|Elisabeth Egan, photo by Beowulf Sheehan|
Elisabeth Egan is the author of the new novel A Window Opens. She is the books editor at Glamour, and her work has appeared in a variety of publications, including Self, Glamour, and The New York Times Book Review. She lives in New Jersey.
Q: Some reviews of your book have discussed the theme of "leaning in" as it relates to your main character, Alice, and her experiences balancing work and family. How do you see this issue, and were you thinking of Sheryl Sandberg's book as you wrote A Window Opens?
A: I was definitely thinking of Lean In when I started writing A Window Opens. I found her message so inspiring—but it made me wonder, what happens when there’s a complicating factor in your life—a sick parent, a kid who’s really struggling in school, a cross-country move—that temporarily sidelines your own ambition.
Of course, long before we were all leaning in, this was just called life.
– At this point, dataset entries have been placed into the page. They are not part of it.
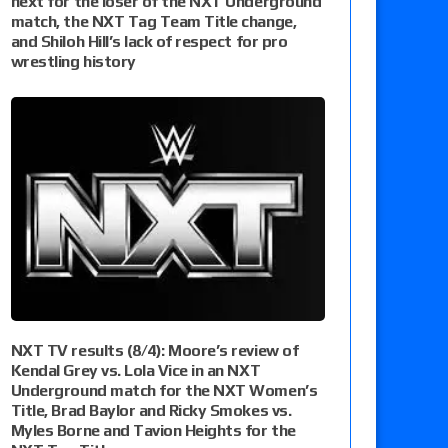
next for the loser of the NXT Underground
match, the NXT Tag Team Title change,
and Shiloh Hill’s lack of respect for pro
wrestling history
NXT TV results (8/4): Moore’s review of
Kendal Grey vs. Lola Vice in an NXT
Underground match for the NXT Women’s
Title, Brad Baylor and Ricky Smokes vs.
Myles Borne and Tavion Heights for the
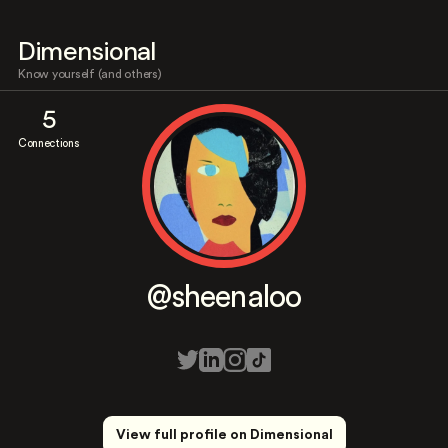
Dimensional
Know yourself (and others)
5
Connections
@sheenaloo
View full profile on Dimensional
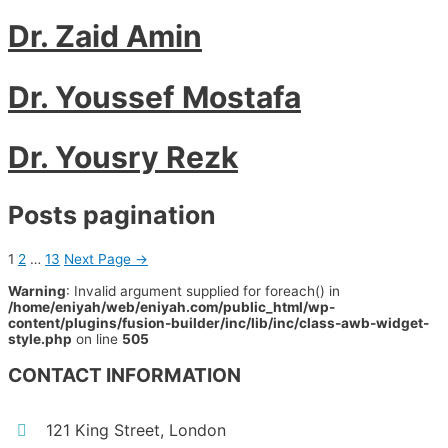
Dr. Zaid Amin
Dr. Youssef Mostafa
Dr. Yousry Rezk
Posts pagination
1
2
…
13
Next Page
→
Warning
: Invalid argument supplied for foreach() in
/home/eniyah/web/eniyah.com/public_html/wp-
content/plugins/fusion-builder/inc/lib/inc/class-awb-widget-
style.php
on line
505
CONTACT INFORMATION
121 King Street, London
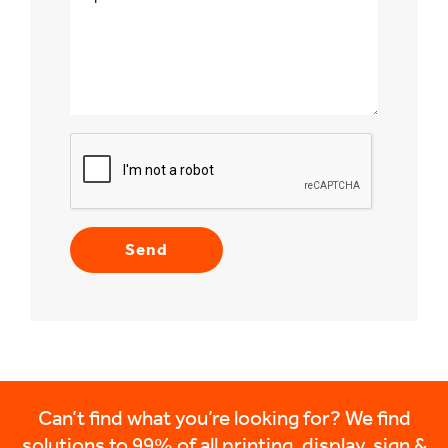
Can’t find what you’re looking for? We find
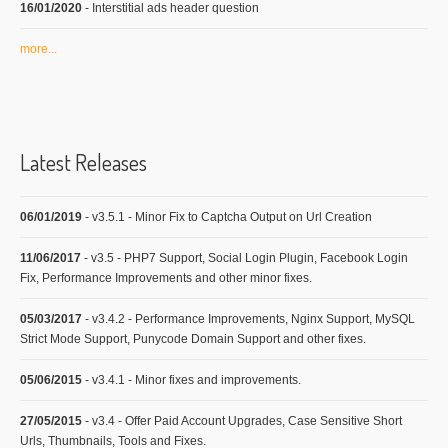
16/01/2020
- Interstitial ads header question
more...
Latest Releases
06/01/2019
- v3.5.1 - Minor Fix to Captcha Output on Url Creation
11/06/2017
- v3.5 - PHP7 Support, Social Login Plugin, Facebook Login
Fix, Performance Improvements and other minor fixes.
05/03/2017
- v3.4.2 - Performance Improvements, Nginx Support, MySQL
Strict Mode Support, Punycode Domain Support and other fixes.
05/06/2015
- v3.4.1 - Minor fixes and improvements.
27/05/2015
- v3.4 - Offer Paid Account Upgrades, Case Sensitive Short
Urls, Thumbnails, Tools and Fixes.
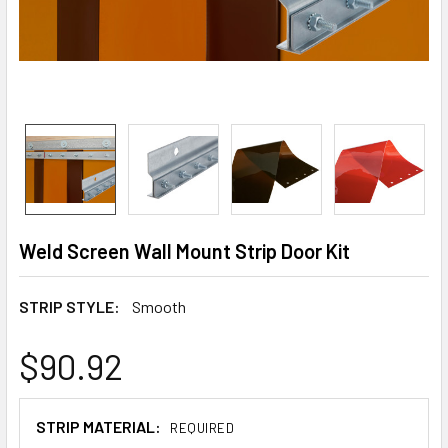
Weld Screen Wall Mount Strip Door Kit
STRIP STYLE:
Smooth
$90.92
STRIP MATERIAL:
REQUIRED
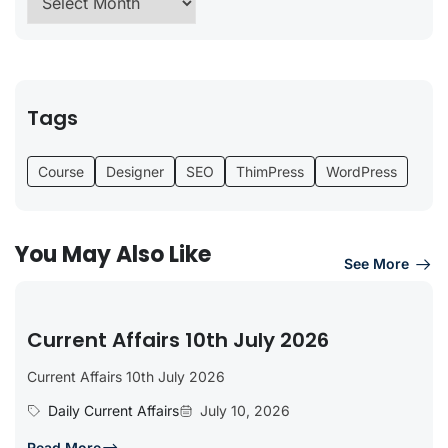
Tags
Course
Designer
SEO
ThimPress
WordPress
You May Also Like
See More
Current Affairs 10th July 2026
Current Affairs 10th July 2026
Daily Current Affairs
July 10, 2026
Read More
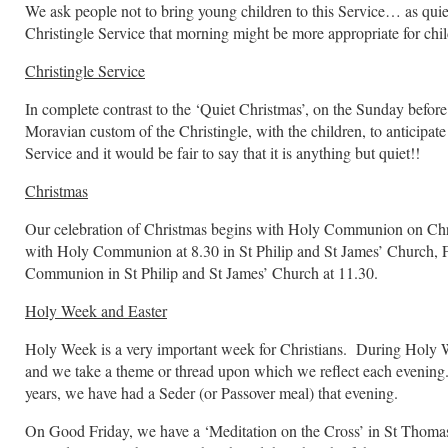
We ask people not to bring young children to this Service… as quiet
Christingle Service that morning might be more appropriate for chi
Christingle Service
In complete contrast to the ‘Quiet Christmas’, on the Sunday before
Moravian custom of the Christingle, with the children, to anticipate
Service and it would be fair to say that it is anything but quiet!!
Christmas
Our celebration of Christmas begins with Holy Communion on Chr
with Holy Communion at 8.30 in St Philip and St James’ Church
Communion in St Philip and St James’ Church at 11.30.
Holy Week and Easter
Holy Week is a very important week for Christians. During Holy W
and we take a theme or thread upon which we reflect each eveni
years, we have had a Seder (or Passover meal) that evening.
On Good Friday, we have a ‘Meditation on the Cross’ in St Thomas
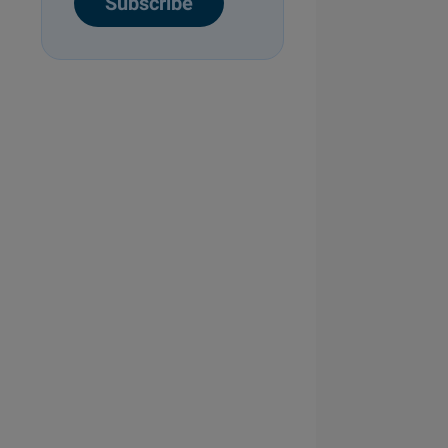
Subscribe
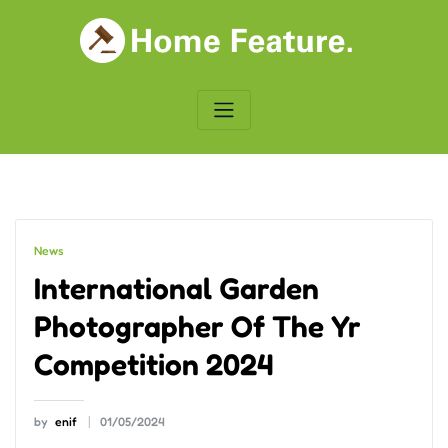
Skip
to
content
News
International Garden
Photographer Of The Yr
Competition 2024
by
enif
01/05/2024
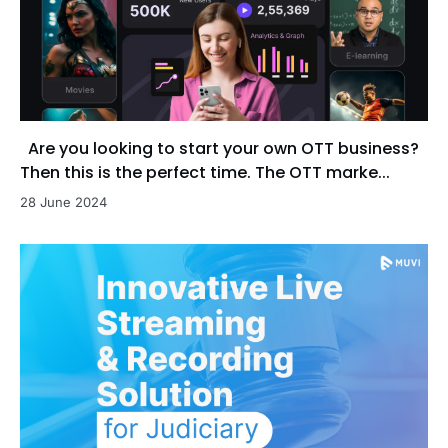
Are you looking to start your own OTT business?
Then this is the perfect time. The OTT marke...
28 June 2024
Things come up and you have to deal with them. You want to deal with them in some cases, but that doesn’t mean you aren’t committed to your career. I wanted to show how Alice navigated these rocky shoals, sometimes gracefully and often not-so-gracefully.
Q: The novel explores the conflicts between traditional and newer methods of selling and reading books. What do you hope readers take away from Alice's situation?
A: I hope readers just take a moment to realize, we’re in this interesting moment where reading is concerned: we have all these options available to us (books on paper, books on a screen, books in serialized form, long-form journalism coming at us from multiple top-notch outlets)—and yet, the physical object of a book still matters. It still has a place in the world, and I think it always will.
I also think we’re lucky to have choices; my hope is, they’ll make us read more.
Q: How did you come up with the book's title, and what does it signify for you?
A: I’ve always loved the expression “When a door closes, a window opens,” and I knew I wanted an optimistic title, if that makes any sense.
When I happened upon this one, I was thinking of my first college roommate, who insisted I take the desk by the window because she knew I wanted to be a writer. Over the course of the next 20 years, whenever I lost my footing as a writer, I thought of the view from that window, and the faith of this stranger-turned-friend that I would someday make her gamble worthwhile.
Q: How have things changed in the book review field over the years, and what do you see looking ahead?
A: I love how book reviews are less formal than they used to be—you can put a little more of your own voice and opinion into them, and you no longer have to hide behind this “expert voice.” You’re a human being writing about a book, and these are your thoughts.
Looking ahead, I see more and more outlets for books coverage—hooray!
Q: What can you say about your next book?
A: My next book is about a long friendship, and it takes place on Long Beach Island, which is on the Jersey Shore. Can you think of a recent novel set on the Jersey Shore? Neither could I!
Q: Anything else we should know?
A: A window really does open! I believe that.